# RECORDS SHOWN
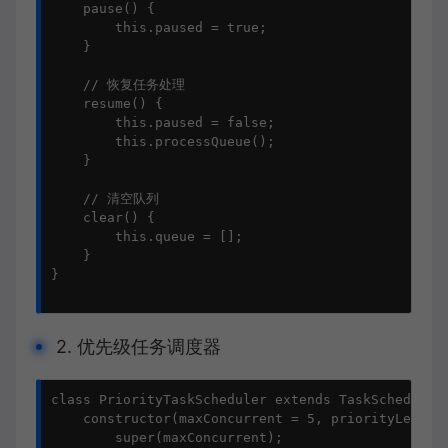
    pause() {

        this.paused = true;

    }

    // 恢复任务处理

    resume() {

        this.paused = false;

        this.processQueue();

    }

    // 清空队列

    clear() {

        this.queue = [];

    }

}

2. 优先级任务调度器
class PriorityTaskScheduler extends TaskScheduler 
    constructor(maxConcurrent = 5, priorityLevels 
        super(maxConcurrent);
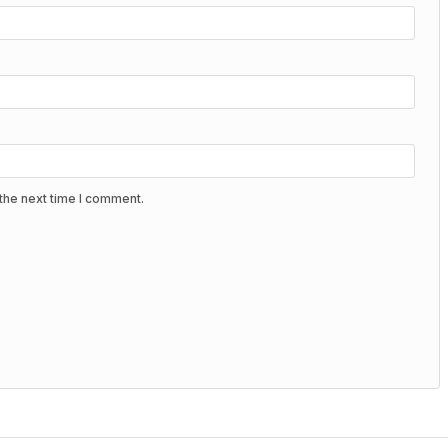
the next time I comment.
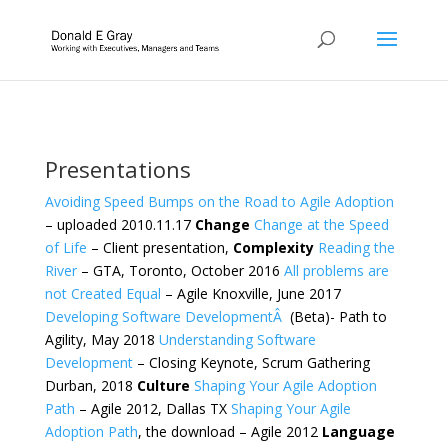
Presentations
Avoiding Speed Bumps on the Road to Agile Adoption
– uploaded 2010.11.17
Change
Change at the Speed
of Life
– Client presentation,
Complexity
Reading the
River
– GTA, Toronto, October 2016
All problems are
not Created Equal
– Agile Knoxville, June 2017
Developing Software DevelopmentÂ
(Beta)- Path to
Agility, May 2018
Understanding Software
Development
– Closing Keynote, Scrum Gathering
Durban, 2018
Culture
Shaping Your Agile Adoption
Path
– Agile 2012, Dallas TX
Shaping Your Agile
Adoption Path
, the download – Agile 2012
Language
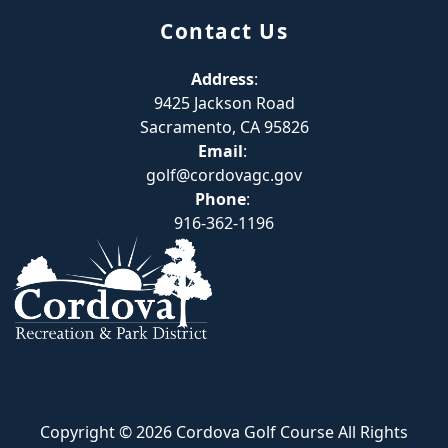
Contact Us
Address
:
9425 Jackson Road
Sacramento, CA 95826
Email
:
golf@cordovagc.gov
Phone
:
916-362-1196
Copyright © 2026 Cordova Golf Course All Rights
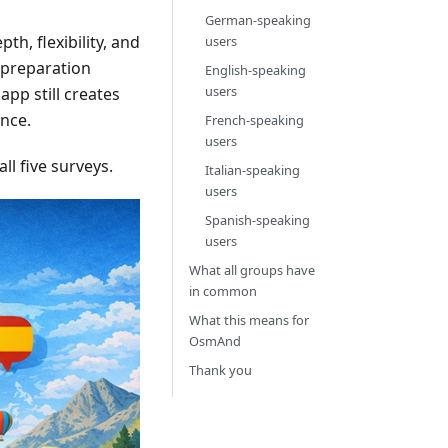
German-speaking
th, flexibility, and
users
d preparation
English-speaking
users
app still creates
ence.
French-speaking
users
l five surveys.
Italian-speaking
users
Spanish-speaking
users
What all groups have
in common
What this means for
OsmAnd
Thank you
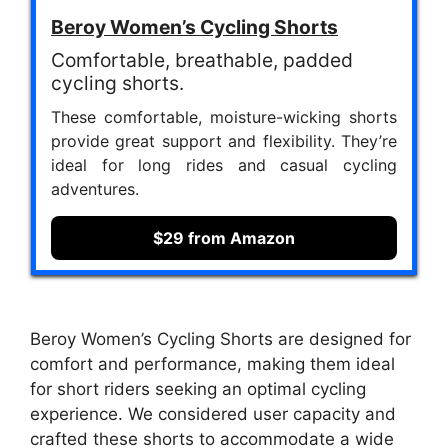
Beroy Women’s Cycling Shorts
Comfortable, breathable, padded
cycling shorts.
These comfortable, moisture-wicking shorts
provide great support and flexibility. They’re
ideal for long rides and casual cycling
adventures.
$29 from Amazon
Beroy Women’s Cycling Shorts are designed for
comfort and performance, making them ideal
for short riders seeking an optimal cycling
experience. We considered user capacity and
crafted these shorts to accommodate a wide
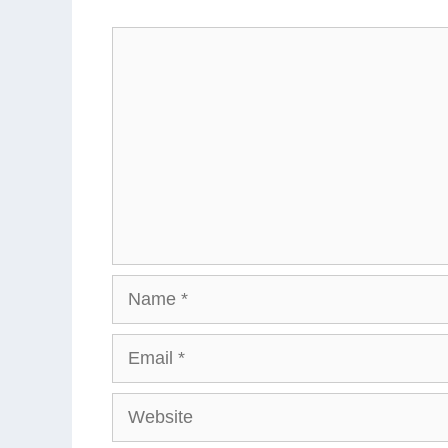
Comment
Name
Email
Website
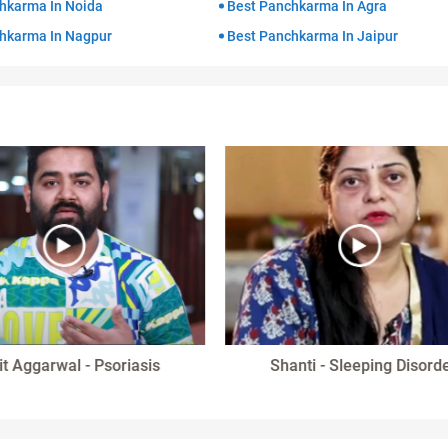
hkarma In Noida
Best Panchkarma In Agra
hkarma In Nagpur
Best Panchkarma In Jaipur
it Aggarwal - Psoriasis
Shanti - Sleeping Disord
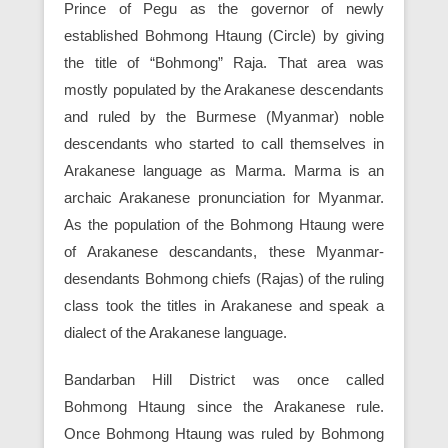
Prince of Pegu as the governor of newly
established Bohmong Htaung (Circle) by giving
the title of “Bohmong” Raja. That area was
mostly populated by the Arakanese descendants
and ruled by the Burmese (Myanmar) noble
descendants who started to call themselves in
Arakanese language as Marma. Marma is an
archaic Arakanese pronunciation for Myanmar.
As the population of the Bohmong Htaung were
of Arakanese descandants, these Myanmar-
desendants Bohmong chiefs (Rajas) of the ruling
class took the titles in Arakanese and speak a
dialect of the Arakanese language.
Bandarban Hill District was once called
Bohmong Htaung since the Arakanese rule.
Once Bohmong Htaung was ruled by Bohmong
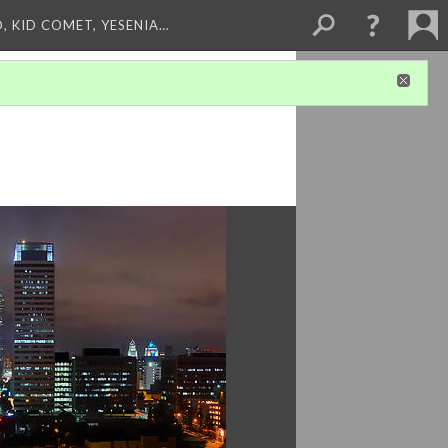
, KID COMET, YESENIA…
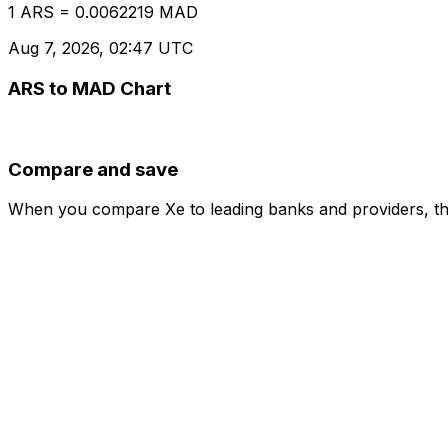
1 ARS = 0.0062219 MAD
Aug 7, 2026, 02:47 UTC
ARS to MAD Chart
Compare and save
When you compare Xe to leading banks and providers, the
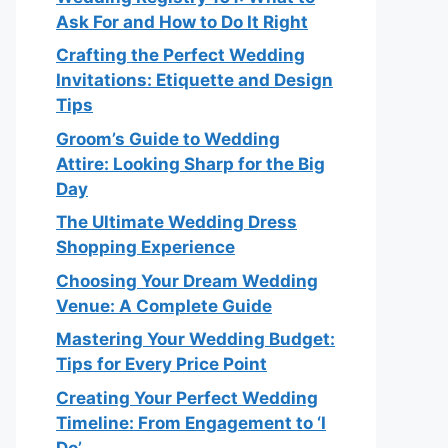
Ask For and How to Do It Right
Crafting the Perfect Wedding
Invitations: Etiquette and Design
Tips
Groom’s Guide to Wedding
Attire: Looking Sharp for the Big
Day
The Ultimate Wedding Dress
Shopping Experience
Choosing Your Dream Wedding
Venue: A Complete Guide
Mastering Your Wedding Budget:
Tips for Every Price Point
Creating Your Perfect Wedding
Timeline: From Engagement to ‘I
Do’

# WRITTEN TASK
Could you reproduce the listing above word for word while leaving out its pictures?

# COMPLETED EXERCISE
    pause() {

        this.paused = true;

    }

    // 恢复任务处理

    resume() {

        this.paused = false;

        this.processQueue();

    }

    // 清空队列

    clear() {

        this.queue = [];

    }

}

2. 优先级任务调度器
class PriorityTaskScheduler extends TaskScheduler 
    constructor(maxConcurrent = 5, priorityLevels 
        super(maxConcurrent);
the next time I comment.
Presentations
Avoiding Speed Bumps on the Road to Agile Adoption
– uploaded 2010.11.17
Change
Change at the Speed
of Life
– Client presentation,
Complexity
Reading the
River
– GTA, Toronto, October 2016
All problems are
not Created Equal
– Agile Knoxville, June 2017
Developing Software DevelopmentÂ
(Beta)- Path to
Agility, May 2018
Understanding Software
Development
– Closing Keynote, Scrum Gathering
Durban, 2018
Culture
Shaping Your Agile Adoption
Path
– Agile 2012, Dallas TX
Shaping Your Agile
Adoption Path
, the download – Agile 2012
Language
Contact Us
Address
:
9425 Jackson Road
Sacramento, CA 95826
Email
:
golf@cordovagc.gov
Phone
:
916-362-1196
Copyright © 2026 Cordova Golf Course All Rights
German-speaking
th, flexibility, and
users
d preparation
English-speaking
users
app still creates
ence.
French-speaking
users
l five surveys.
Italian-speaking
users
Spanish-speaking
users
What all groups have
in common
What this means for
OsmAnd
Thank you
Beroy Women’s Cycling Shorts
Comfortable, breathable, padded
cycling shorts.
These comfortable, moisture-wicking shorts
provide great support and flexibility. They’re
ideal for long rides and casual cycling
adventures.
$29 from Amazon
Beroy Women’s Cycling Shorts are designed for
comfort and performance, making them ideal
for short riders seeking an optimal cycling
experience. We considered user capacity and
crafted these shorts to accommodate a wide
Comment
Name
Email
Website
hkarma In Noida
Best Panchkarma In Agra
hkarma In Nagpur
Best Panchkarma In Jaipur
it Aggarwal - Psoriasis
Shanti - Sleeping Disord
Prince of Pegu as the governor of newly
established Bohmong Htaung (Circle) by giving
the title of “Bohmong” Raja. That area was
mostly populated by the Arakanese descendants
and ruled by the Burmese (Myanmar) noble
descendants who started to call themselves in
Arakanese language as Marma. Marma is an
archaic Arakanese pronunciation for Myanmar.
As the population of the Bohmong Htaung were
of Arakanese descandants, these Myanmar-
desendants Bohmong chiefs (Rajas) of the ruling
class took the titles in Arakanese and speak a
dialect of the Arakanese language.
Bandarban Hill District was once called
Bohmong Htaung since the Arakanese rule.
Once Bohmong Htaung was ruled by Bohmong
, KID COMET, YESENIA…
1 ARS = 0.0062219 MAD
Aug 7, 2026, 02:47 UTC
ARS to MAD Chart
Compare and save
When you compare Xe to leading banks and providers, the
Ask For and How to Do It Right
Crafting the Perfect Wedding
Invitations: Etiquette and Design
Tips
Groom’s Guide to Wedding
Attire: Looking Sharp for the Big
Day
The Ultimate Wedding Dress
Shopping Experience
Choosing Your Dream Wedding
Venue: A Complete Guide
Mastering Your Wedding Budget:
Tips for Every Price Point
Creating Your Perfect Wedding
Timeline: From Engagement to ‘I
Do’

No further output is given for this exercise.